Exercise directions
Give every line of the items below as a JSON list of strings, one string per line, and skip blank lines. Leave the pictures out of the answer.

Stored data
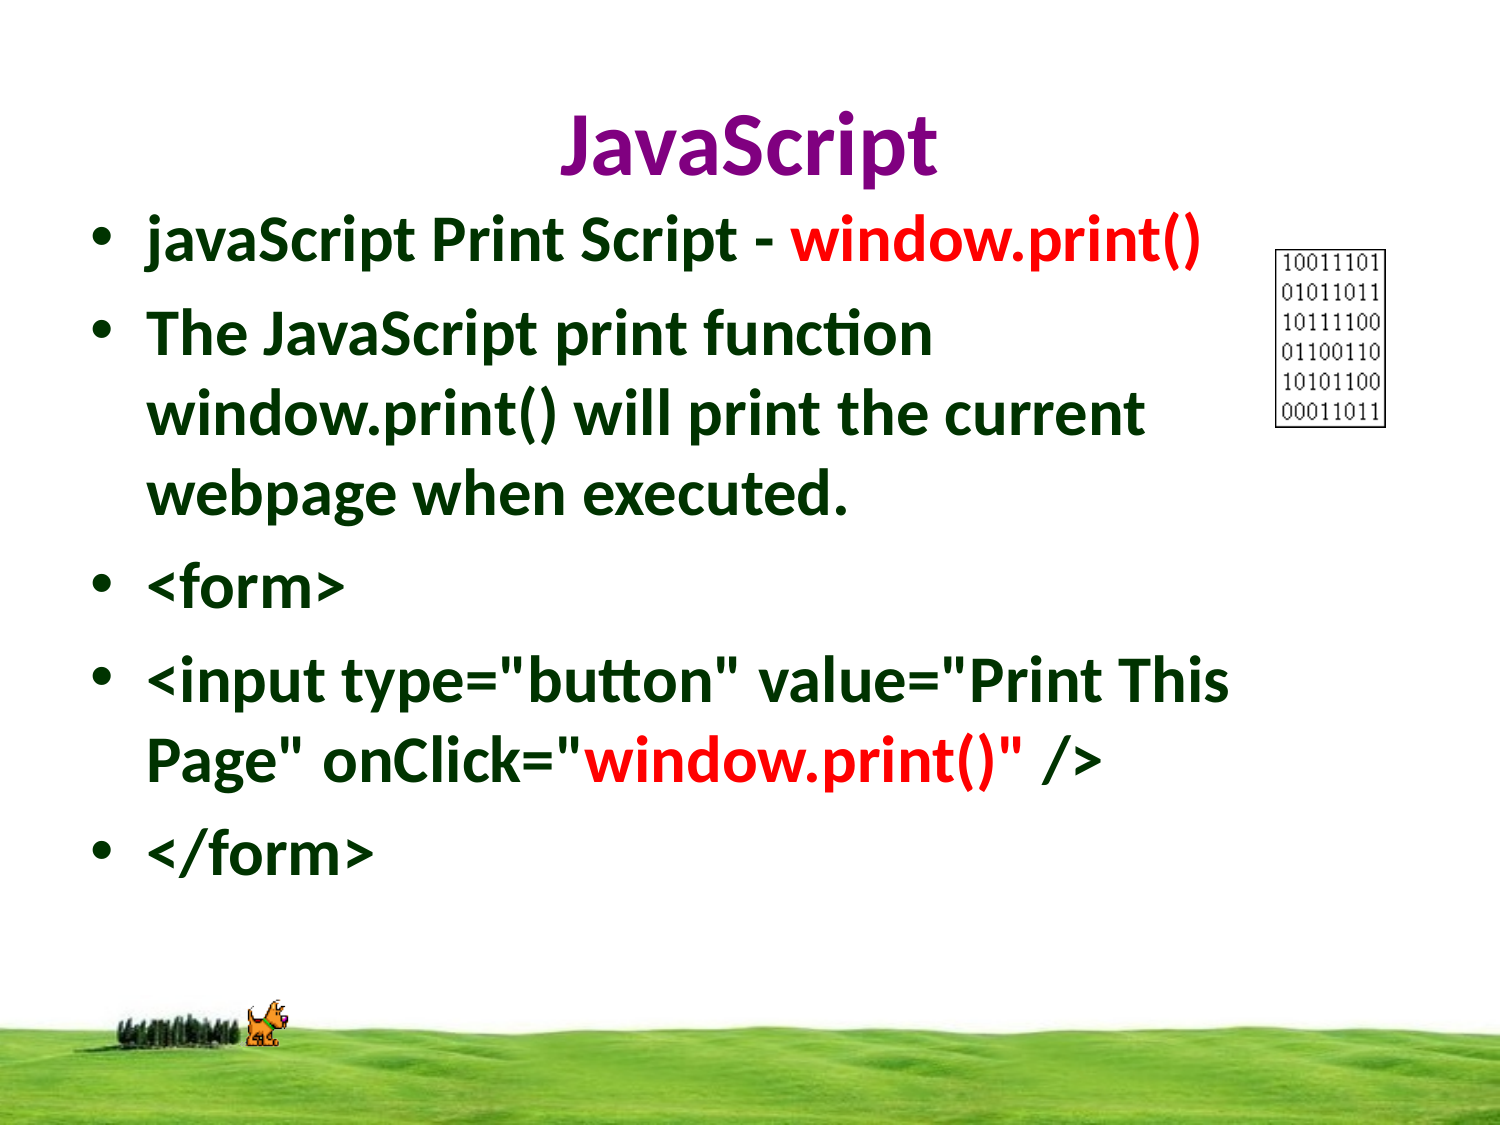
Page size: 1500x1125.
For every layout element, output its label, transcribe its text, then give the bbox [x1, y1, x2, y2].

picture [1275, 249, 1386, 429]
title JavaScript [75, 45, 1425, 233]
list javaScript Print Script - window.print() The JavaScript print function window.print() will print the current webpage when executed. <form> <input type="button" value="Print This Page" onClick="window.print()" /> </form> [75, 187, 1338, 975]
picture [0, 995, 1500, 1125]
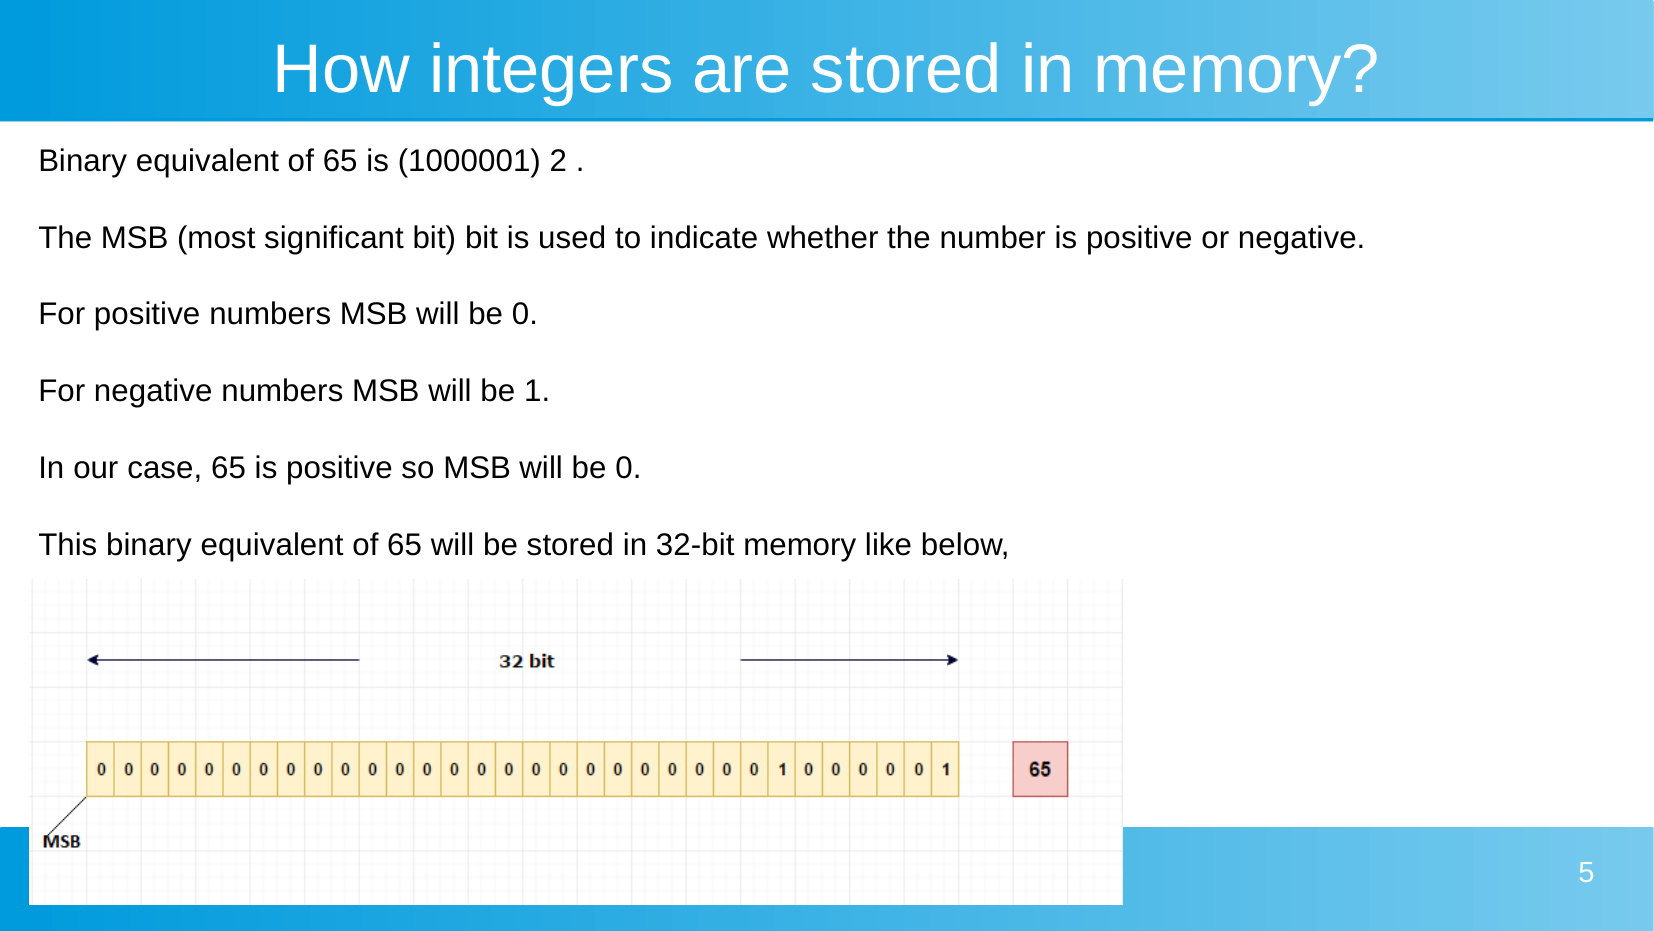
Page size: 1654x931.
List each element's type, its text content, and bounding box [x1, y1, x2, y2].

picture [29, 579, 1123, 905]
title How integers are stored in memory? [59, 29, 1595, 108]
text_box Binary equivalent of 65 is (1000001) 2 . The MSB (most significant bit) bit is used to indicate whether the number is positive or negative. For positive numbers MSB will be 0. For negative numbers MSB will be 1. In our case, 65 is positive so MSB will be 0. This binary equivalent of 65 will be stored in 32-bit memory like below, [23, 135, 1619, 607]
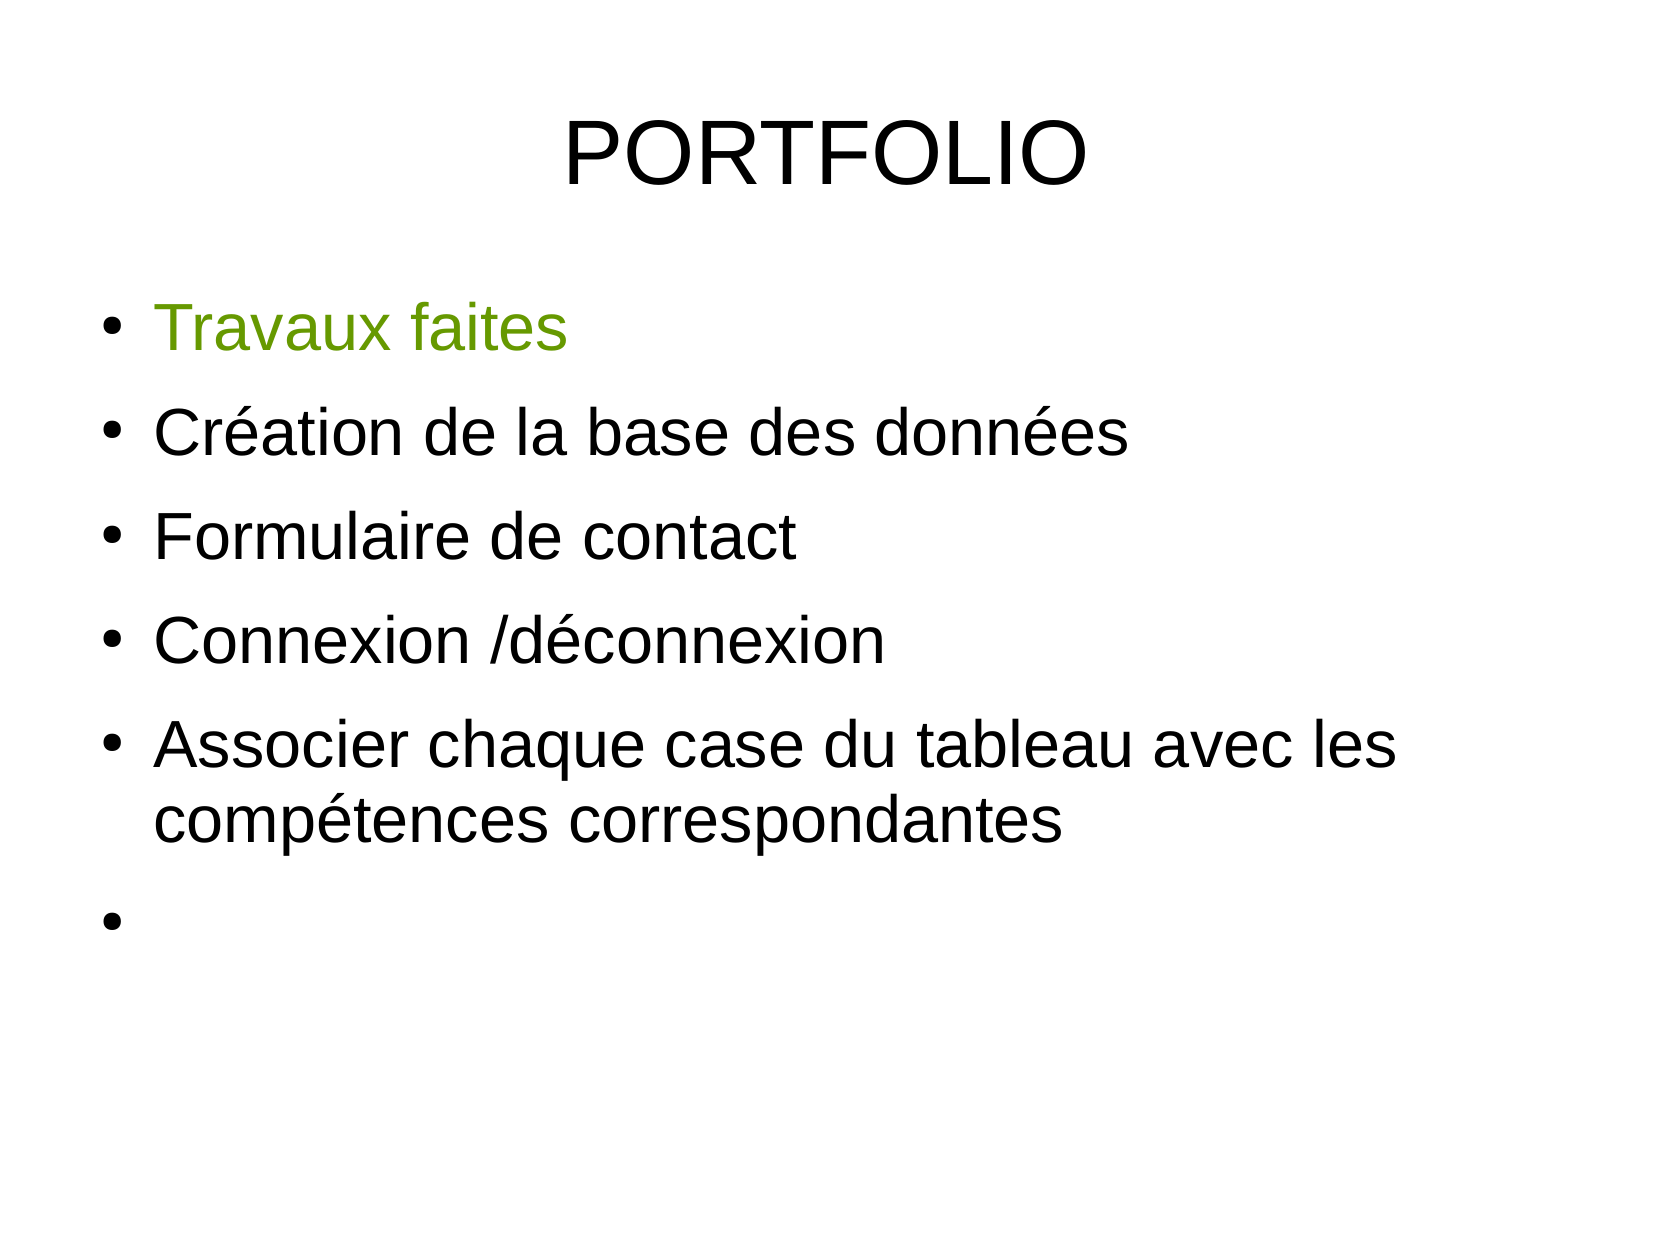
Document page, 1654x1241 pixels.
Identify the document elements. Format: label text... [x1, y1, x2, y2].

Answer
[
  "Page size: 1500x1125.",
  "For every layout element, output its label, transcribe its text, then give the bbox [x1, y1, x2, y2].",
  "picture [1275, 249, 1386, 429]",
  "title JavaScript [75, 45, 1425, 233]",
  "list javaScript Print Script - window.print() The JavaScript print function window.print() will print the current webpage when executed. <form> <input type=\"button\" value=\"Print This Page\" onClick=\"window.print()\" /> </form> [75, 187, 1338, 975]",
  "picture [0, 995, 1500, 1125]",
  "Page size: 1654x931.",
  "List each element's type, its text content, and bounding box [x1, y1, x2, y2].",
  "picture [29, 579, 1123, 905]",
  "title How integers are stored in memory? [59, 29, 1595, 108]",
  "text_box Binary equivalent of 65 is (1000001) 2 . The MSB (most significant bit) bit is used to indicate whether the number is positive or negative. For positive numbers MSB will be 0. For negative numbers MSB will be 1. In our case, 65 is positive so MSB will be 0. This binary equivalent of 65 will be stored in 32-bit memory like below, [23, 135, 1619, 607]",
  "Document page, 1654x1241 pixels.",
  "Identify the document elements. Format: label text... [x1, y1, x2, y2]."
]